Uploaded image for project: 'MariaDB Server'
  1. MariaDB Server
  2. MDEV-23586

Mariabackup: GTID saved for replication in 10.4.14 is wrong

Details

    Description

      It appears that the fix for https://jira.mariadb.org/browse/MDEV-21953 has introduced a serious regression and now any backup taken with MariaDB server 10.4.14 and above saves the wrong GTID.

      To reproduce, take a mariabackup from a 10.4.14 instance, then notice how the reported position does refer to a GTID which is not proper. In the example below, the PIT corresponds to position 25035029, but the reported GTID 0-1-18691 is wrong and if used, yields several duplicate keys errors. In fact the correct GTID for that position would be 0-1-18699 as reported by BINLOG_GTID_POS() function.

      This wrong GTID is saved to the xtrabackup_slave_info and since the position is no longer saved there (WHY???) the resulting backup does not carry a valid PIT information anymore.
      This is hitting a customer of ours and makes all backups inconsistent due to wrong PIT info, hence the critical priority.

      Thanks to aponzo who found and verified this issue.

      Workaround: downgrade server to 10.4.13

      [00] 2020-08-26 12:25:52 Backup created in directory '/root/backup/andre2/xtrabackup_backupfiles/'
      [00] 2020-08-26 12:25:52 MySQL binlog position: filename 'm2-bin.000007', position '25035029', GTID of the last change '0-1-18691'
      [00] 2020-08-26 12:25:52 MySQL slave binlog position: master host '192.168.56.101', gtid_slave_pos 0-1-18691
      [00] 2020-08-26 12:25:52 Streaming backup-my.cnf
      [00] 2020-08-26 12:25:52         ...done
      [00] 2020-08-26 12:25:52 Streaming xtrabackup_info
      [00] 2020-08-26 12:25:52         ...done
      [00] 2020-08-26 12:25:52 Redo log (from LSN 29523906 to 31884588) was copied.
      [00] 2020-08-26 12:25:52 completed OK!
      prepare
      2020-08-26 12:26:53 0 [Note] InnoDB: Starting crash recovery from checkpoint LSN=30269374
      2020-08-26 12:26:53 0 [Note] InnoDB: Starting final batch to recover 286 pages from redo log.
      2020-08-26 12:26:53 0 [Note] InnoDB: Last binlog file './m2-bin.000007', position 25035029
      [00] 2020-08-26 12:26:54 Last binlog file ./m2-bin.000007, position 25035029
      [00] 2020-08-26 12:26:54 completed OK!
      MariaDB [test]> SELECT BINLOG_GTID_POS("m2-bin.000007",25035029 );
      +--------------------------------------------+
      | BINLOG_GTID_POS("m2-bin.000007",25035029 ) |
      +--------------------------------------------+
      | 0-1-18699                                  |
      +--------------------------------------------+
      1 row in set (0.133 sec)

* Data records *
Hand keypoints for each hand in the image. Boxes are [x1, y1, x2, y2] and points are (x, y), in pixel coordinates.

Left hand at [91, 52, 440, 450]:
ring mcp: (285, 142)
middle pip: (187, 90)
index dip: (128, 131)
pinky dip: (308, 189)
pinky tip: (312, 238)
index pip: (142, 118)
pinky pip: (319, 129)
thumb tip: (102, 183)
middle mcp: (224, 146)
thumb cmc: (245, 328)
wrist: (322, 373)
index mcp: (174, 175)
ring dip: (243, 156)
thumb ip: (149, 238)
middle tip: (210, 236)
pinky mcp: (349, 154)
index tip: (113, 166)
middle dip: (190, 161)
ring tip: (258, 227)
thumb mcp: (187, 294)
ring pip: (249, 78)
--
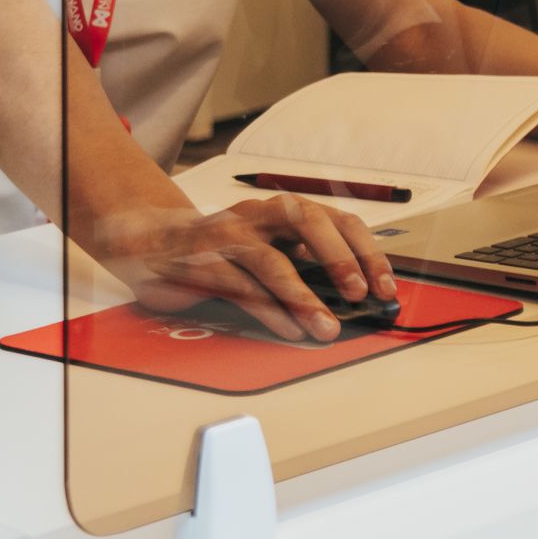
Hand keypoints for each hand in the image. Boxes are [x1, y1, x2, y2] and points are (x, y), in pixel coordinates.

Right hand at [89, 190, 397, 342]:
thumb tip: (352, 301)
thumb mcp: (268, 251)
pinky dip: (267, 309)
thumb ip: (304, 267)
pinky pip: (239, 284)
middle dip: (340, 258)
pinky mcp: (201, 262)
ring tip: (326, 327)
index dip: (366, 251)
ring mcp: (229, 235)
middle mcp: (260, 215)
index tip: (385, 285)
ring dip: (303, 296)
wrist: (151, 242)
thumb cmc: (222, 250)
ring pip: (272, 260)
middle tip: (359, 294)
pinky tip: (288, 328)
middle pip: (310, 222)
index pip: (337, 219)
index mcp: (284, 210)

* Work instruction 1 *
Transcribe the passage of the bug report above starting with "Description" and going on through "the wrong GTID.".
* Work instruction 2 *
For each statement below, say yes or no to whether the bug report agrees with it, and quote the words of the bug report that decide it.
(a) The suggested workaround is to downgrade the server to 10.4.13.
(b) The correct GTID for position 25035029 is 0-1-18691.
(c) The wrong GTID is saved to the xtrabackup_slave_info.

* Task result 1 *
Description

      It appears that the fix for https://jira.mariadb.org/browse/MDEV-21953 has introduced a serious regression and now any backup taken with MariaDB server 10.4.14 and above saves the wrong GTID.

* Task result 2 *
(a) Yes: "Workaround: downgrade server to 10.4.13"
(b) No: "In fact the correct GTID for that position would be 0-1-18699 as reported by BINLOG_GTID_POS() function."
(c) Yes: "This wrong GTID is saved to the xtrabackup_slave_info"